— START OF SOURCE EXTRACT —

Until he did. After the Bay of Pigs, Cuban hopes sank, and Castro cemented his
power. Fear gripped the island. People shrank from resistance, understandably.
Rodriguez managed to get to the Venezuelan embassy in Havana, where he was
sheltered for five months: He left Cuba in September 1961. He would not be
sheltered in the Venezuelan embassy today: The government in Caracas regards
the Castro dictatorship as a model. Venezuelan oil helps sustain the Castro
dictatorship. As Rodriguez sees it, Venezuela’s president, Nicolás Maduro, is
loyal to the Castros, like a son to a father (two of them). Maduro’s
predecessor, Hugo Chávez, was the same way.
Rodriguez married a Cuban girl he met when he was 14
— “It was love at first sight.” He and Rosa had two children, Rosemarie and
Felix Jr. The family settled into American life — but not entirely. They were
between countries, in a sense, as so many others in South Florida were. Then,
in 1967, came Felix’s rendezvous with Guevara.
The old Argentinean guerrilla was in Bolivia to lead
a revolution, to impose on that country what he had already helped impose on
Cuba. The “old” guerrilla was 39; Rodriguez was 26. He was assigned by the CIA
to assist Bolivian forces in tracking Guevara down. What was his role in
ultimate success? We can say the following: Rodriguez’s skillfully gentle
interrogation of a young guerrilla prisoner helped the Bolivians home in on the
guerrilla leader. On October 9, Rodriguez met this leader face to face, in the
mud-brick schoolhouse in La Higuera. You can imagine some of the emotion.

— END OF SOURCE EXTRACT —
— START OF ROWS —

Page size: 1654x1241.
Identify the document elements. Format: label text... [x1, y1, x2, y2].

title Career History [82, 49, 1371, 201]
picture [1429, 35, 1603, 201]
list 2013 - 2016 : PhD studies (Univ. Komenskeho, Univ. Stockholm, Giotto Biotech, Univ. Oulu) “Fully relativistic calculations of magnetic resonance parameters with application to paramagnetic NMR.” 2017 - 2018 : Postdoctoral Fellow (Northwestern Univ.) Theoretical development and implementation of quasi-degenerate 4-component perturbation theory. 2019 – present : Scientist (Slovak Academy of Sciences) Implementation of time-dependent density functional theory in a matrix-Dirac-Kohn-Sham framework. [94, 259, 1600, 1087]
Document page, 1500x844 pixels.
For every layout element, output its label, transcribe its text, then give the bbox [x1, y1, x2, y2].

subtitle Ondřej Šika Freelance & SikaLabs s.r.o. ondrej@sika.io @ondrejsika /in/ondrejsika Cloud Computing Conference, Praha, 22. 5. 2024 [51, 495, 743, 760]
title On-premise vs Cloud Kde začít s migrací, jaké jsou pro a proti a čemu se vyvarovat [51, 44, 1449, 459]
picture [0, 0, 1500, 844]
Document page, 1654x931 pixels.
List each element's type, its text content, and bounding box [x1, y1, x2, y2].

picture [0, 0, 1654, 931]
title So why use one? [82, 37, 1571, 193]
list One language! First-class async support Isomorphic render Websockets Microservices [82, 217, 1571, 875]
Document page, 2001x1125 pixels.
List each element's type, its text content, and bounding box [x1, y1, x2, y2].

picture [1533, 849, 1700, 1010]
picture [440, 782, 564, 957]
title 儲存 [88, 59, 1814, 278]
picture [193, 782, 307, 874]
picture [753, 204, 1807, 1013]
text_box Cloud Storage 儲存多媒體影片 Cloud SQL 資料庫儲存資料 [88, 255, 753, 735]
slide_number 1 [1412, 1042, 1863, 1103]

— END OF ROWS —

EXERCISE DESCRIPTION —
Answer these questions from the passage about Felix Rodriguez.
(a) For how long was Rodriguez sheltered in the Venezuelan embassy in Havana?
(b) How old was Guevara when Rodriguez was sent to Bolivia?
(c) Where did Rodriguez meet Guevara face to face on October 9?

SOLUTION TO THE EXERCISE —
(a) Five months.
(b) 39.
(c) In the mud-brick schoolhouse in La Higuera.